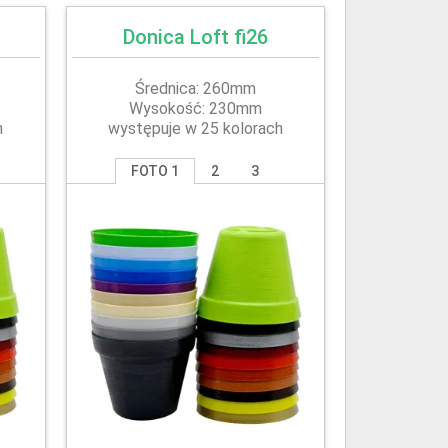
Donica Loft fi26
Średnica: 260mm
Wysokość: 230mm
h
występuje w 25 kolorach
FOTO 1
2
3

WHAT IS BEING ASKED:
Where pictures occur in the material above, omit them and return everything else exactly.

EXERCISE RESPONSE:
Donica Loft fi26
Średnica: 260mm
Wysokość: 230mm
h
występuje w 25 kolorach
FOTO 1
2
3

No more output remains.